Exodus: Gods and Kings review

         If Hollywood knew what they were doing, Bible stories would be the next major source for untapped IPs. They’re ripe with special effects potential and simplistic, Campbellian hero’s journey narratives, and not only will they draw in big crowds in the flyover states but if they keep it Old Testament they could even play well abroad. “Exodus: Gods and Kings” is Riddley’s Scott’s adaptation of the famous story of Moses and unlike Darren Aronofsky’s reinterpretation of “Noah” from earlier this year, this film in perfect step with the biblical text in terms of major plot details and the overall message of building trust in God, but rather than then the parable function it serves in the bible as a morality tale, Scott is far more interested in its cinematic function as a setting for swords and sandals spectacle, and maybe that’s not entirely a bad thing.
The first third of the movie teases a “Prince of Egypt” like tension between Moses (Christian Bale) before he becomes the self-identified revolutionary of the Hebrews and his adopted brother Ramses II (Joel Edgerton) before he becomes the Pharaoh. Having been raised as Egyptian royalty, Moses slowly learns through the oppressed peoples he visits on a business trip that he’s actually one of them, which then causes his existential collapse and his eventual exile from the kingdom.
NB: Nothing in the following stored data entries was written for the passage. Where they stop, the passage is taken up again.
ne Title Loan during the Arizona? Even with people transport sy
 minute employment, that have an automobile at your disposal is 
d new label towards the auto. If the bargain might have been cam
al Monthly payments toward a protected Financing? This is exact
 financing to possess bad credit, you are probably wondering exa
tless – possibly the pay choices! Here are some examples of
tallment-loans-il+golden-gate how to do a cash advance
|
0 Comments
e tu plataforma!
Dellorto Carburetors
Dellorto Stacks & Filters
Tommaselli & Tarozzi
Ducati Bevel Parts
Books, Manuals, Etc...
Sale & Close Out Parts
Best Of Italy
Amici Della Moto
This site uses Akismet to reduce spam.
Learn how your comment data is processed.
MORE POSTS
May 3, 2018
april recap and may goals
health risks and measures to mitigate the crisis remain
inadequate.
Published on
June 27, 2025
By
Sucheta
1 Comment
After wandering the desert for a bit, Moses makes a new life for himself when he marries and becomes a sheep herder, and all seems well until his newly acquainted Hebrew God asks him to return to Egypt to confront the Pharaoh and free the slaves.
Throughout the picture there’s a constant war between the spiritual and philosophic concerns of the content and the overbearing aesthetics and grandiosity of the production. The brother-against-brother storyline isn't properly milked for its dramatic potential as we’re initially told it’s going to be. Instead, midway through, Moses and Ramses are full-on enemies and that’s pretty much that.  There’s a small but significant thematic thread dealing with Moses’ increasingly taxing relationship with the elusive Biblical God, and every so often those concerns are dealt with in a semi-thoughtful and humanistic way; first when Moses is abruptly asked to leave his family to save his people, and then later as God instructs him sit and watch the Egyptians he grew up with tortured and killed by a host of terrifying plagues.
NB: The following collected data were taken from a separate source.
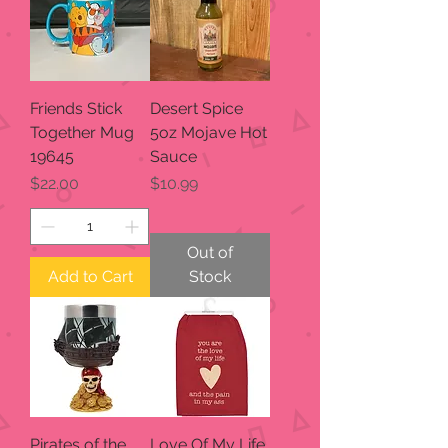
Friends Stick
Desert Spice
Together Mug
5oz Mojave Hot
19645
Sauce
Price
Price
$22.00
$10.99
Out of
Add to Cart
Stock
Pirates of the
Love Of My Life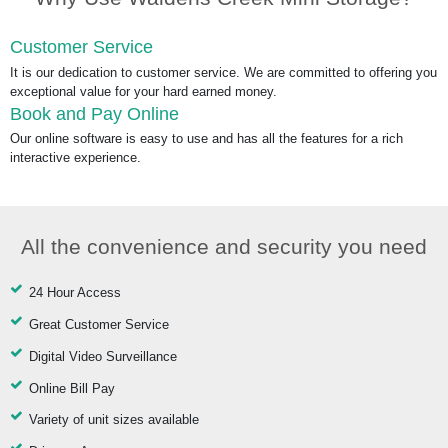
Customer Service
It is our dedication to customer service. We are committed to offering you
exceptional value for your hard earned money.
Book and Pay Online
Our online software is easy to use and has all the features for a rich
interactive experience.
All the convenience and security you need
24 Hour Access
Great Customer Service
Digital Video Surveillance
Online Bill Pay
Variety of unit sizes available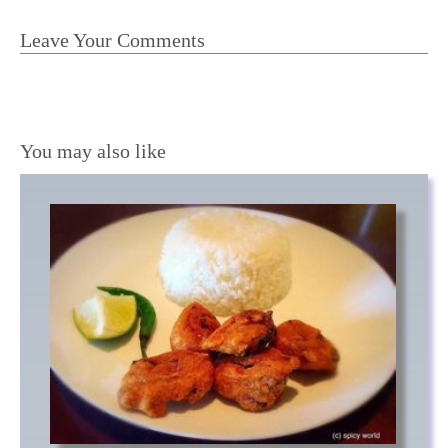
Leave Your Comments
You may also like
          The scenes depicting Moses’ struggle with his faith is about the only relatable thing here as the majority of the film feels and looks like a Las Vegas production, bathed in gold-tinted color-corrected lighting schemes, and spotlighting  a cast of Caucasian actors cheaply bronzed to look more ethnic , wearing bejeweled accessories and thick drag-queen eyeliner. Not helping this is a series of distracting and smirk-inducing casting choices with equally bizarre performances, including John Turturro as Moses and Ramses’ king father, Sigourney Weaver as their queen mother, who, with the exception of one scene, is seemingly only there to walk in and out of rooms, and Breaking Bad’s Aaron Paul as a crazy-eyed Hebrew slave who has looks as if he had a bad month and wandered on set without any discernible direction.
         You can always expect a level of technical craft when it comes to a Riddley Scott production and you certainly get that here.  The sets are lavish, the cinematography is atmospheric and the special effects sequences such as the plagues and famed parting of the Red Sea, visually captures your attention. But despite Scott’s minimal attempt at humanizing this tale, a large gilded heap of camp buries the story elements and turns this overlong  epic into a theatrical Circ de Sole performance, and like a well-lit show at the Luxor, it has its entertainment value even if it lacks artistic credibility.